### TRY IT
List each line of the listing that contains the string "PriceLabs". Case counts.

(Beginning of DATA FOR PROCESSING)

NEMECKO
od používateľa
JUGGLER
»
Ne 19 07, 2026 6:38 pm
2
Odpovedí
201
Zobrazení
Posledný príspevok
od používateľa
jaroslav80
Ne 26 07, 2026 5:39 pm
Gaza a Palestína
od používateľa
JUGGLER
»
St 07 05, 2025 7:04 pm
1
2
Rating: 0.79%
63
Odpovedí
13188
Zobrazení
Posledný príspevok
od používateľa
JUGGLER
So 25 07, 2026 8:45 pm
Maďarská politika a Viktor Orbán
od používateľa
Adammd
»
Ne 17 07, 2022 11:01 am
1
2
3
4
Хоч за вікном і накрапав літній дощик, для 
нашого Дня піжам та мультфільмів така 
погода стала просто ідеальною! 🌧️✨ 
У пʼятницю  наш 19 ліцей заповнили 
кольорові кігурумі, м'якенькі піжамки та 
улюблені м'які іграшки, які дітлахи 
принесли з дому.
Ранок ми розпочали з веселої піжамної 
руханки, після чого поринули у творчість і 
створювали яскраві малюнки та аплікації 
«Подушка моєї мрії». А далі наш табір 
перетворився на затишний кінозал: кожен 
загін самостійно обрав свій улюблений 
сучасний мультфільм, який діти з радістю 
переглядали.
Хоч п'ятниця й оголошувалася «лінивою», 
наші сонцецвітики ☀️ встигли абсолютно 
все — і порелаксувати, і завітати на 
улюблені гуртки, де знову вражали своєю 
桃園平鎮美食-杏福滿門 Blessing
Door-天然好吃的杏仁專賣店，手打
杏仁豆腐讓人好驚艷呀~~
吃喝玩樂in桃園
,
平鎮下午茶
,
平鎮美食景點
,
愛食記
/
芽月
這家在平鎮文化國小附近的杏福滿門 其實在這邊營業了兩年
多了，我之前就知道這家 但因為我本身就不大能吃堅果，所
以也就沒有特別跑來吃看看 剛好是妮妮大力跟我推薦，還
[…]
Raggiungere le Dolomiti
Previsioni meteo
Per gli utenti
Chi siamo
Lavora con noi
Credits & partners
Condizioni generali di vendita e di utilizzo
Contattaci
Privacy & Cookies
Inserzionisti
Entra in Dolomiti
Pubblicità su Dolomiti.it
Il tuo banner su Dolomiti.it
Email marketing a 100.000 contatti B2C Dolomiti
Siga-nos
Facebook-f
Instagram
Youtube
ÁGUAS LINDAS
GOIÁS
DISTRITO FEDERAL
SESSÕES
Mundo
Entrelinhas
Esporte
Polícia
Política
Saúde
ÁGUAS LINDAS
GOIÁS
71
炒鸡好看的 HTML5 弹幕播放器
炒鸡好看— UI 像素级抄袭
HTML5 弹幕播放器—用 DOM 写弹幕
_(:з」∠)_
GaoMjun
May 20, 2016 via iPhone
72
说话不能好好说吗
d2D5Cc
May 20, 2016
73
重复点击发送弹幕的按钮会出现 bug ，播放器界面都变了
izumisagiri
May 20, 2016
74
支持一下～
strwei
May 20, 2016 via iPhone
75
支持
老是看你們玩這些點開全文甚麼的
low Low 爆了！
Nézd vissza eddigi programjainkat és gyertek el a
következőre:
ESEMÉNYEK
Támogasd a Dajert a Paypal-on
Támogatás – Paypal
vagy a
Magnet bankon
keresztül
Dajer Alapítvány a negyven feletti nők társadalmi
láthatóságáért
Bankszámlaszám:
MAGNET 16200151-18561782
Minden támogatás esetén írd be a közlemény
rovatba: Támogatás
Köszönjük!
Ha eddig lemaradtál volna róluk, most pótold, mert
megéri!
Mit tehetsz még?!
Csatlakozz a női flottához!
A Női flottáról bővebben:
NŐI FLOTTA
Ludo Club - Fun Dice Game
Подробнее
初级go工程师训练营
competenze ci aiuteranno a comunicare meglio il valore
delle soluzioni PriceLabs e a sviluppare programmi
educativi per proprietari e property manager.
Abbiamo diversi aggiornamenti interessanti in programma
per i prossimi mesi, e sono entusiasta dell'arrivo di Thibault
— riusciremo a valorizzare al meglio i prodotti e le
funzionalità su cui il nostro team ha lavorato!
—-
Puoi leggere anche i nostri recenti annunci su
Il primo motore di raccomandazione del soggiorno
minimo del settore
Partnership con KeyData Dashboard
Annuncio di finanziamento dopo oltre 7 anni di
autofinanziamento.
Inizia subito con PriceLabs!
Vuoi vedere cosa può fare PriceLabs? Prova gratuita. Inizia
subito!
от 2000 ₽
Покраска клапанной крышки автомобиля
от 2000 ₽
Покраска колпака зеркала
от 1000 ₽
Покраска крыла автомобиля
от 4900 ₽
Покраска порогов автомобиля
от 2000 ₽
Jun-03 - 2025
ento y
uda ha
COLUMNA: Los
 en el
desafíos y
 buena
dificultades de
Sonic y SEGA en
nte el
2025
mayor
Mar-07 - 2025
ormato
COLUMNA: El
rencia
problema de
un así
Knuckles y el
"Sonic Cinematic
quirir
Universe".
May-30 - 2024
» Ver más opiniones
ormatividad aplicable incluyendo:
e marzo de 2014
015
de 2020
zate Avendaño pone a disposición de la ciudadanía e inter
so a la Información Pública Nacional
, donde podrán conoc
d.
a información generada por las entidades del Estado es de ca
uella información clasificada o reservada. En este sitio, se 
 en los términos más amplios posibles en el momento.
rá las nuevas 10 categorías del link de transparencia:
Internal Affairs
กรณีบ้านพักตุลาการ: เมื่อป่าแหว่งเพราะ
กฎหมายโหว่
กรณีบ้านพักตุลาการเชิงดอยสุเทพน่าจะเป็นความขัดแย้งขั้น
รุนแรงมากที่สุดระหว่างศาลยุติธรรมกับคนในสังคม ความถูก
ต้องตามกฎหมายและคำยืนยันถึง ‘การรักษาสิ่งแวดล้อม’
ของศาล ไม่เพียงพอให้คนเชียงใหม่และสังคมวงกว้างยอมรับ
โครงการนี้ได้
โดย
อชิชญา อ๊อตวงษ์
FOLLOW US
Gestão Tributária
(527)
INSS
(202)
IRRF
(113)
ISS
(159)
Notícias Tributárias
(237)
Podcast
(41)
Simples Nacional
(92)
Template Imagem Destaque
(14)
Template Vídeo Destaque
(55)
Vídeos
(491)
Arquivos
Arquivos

(End of DATA FOR PROCESSING)

### ANSWER
delle soluzioni PriceLabs e a sviluppare programmi
Inizia subito con PriceLabs!
Vuoi vedere cosa può fare PriceLabs? Prova gratuita. Inizia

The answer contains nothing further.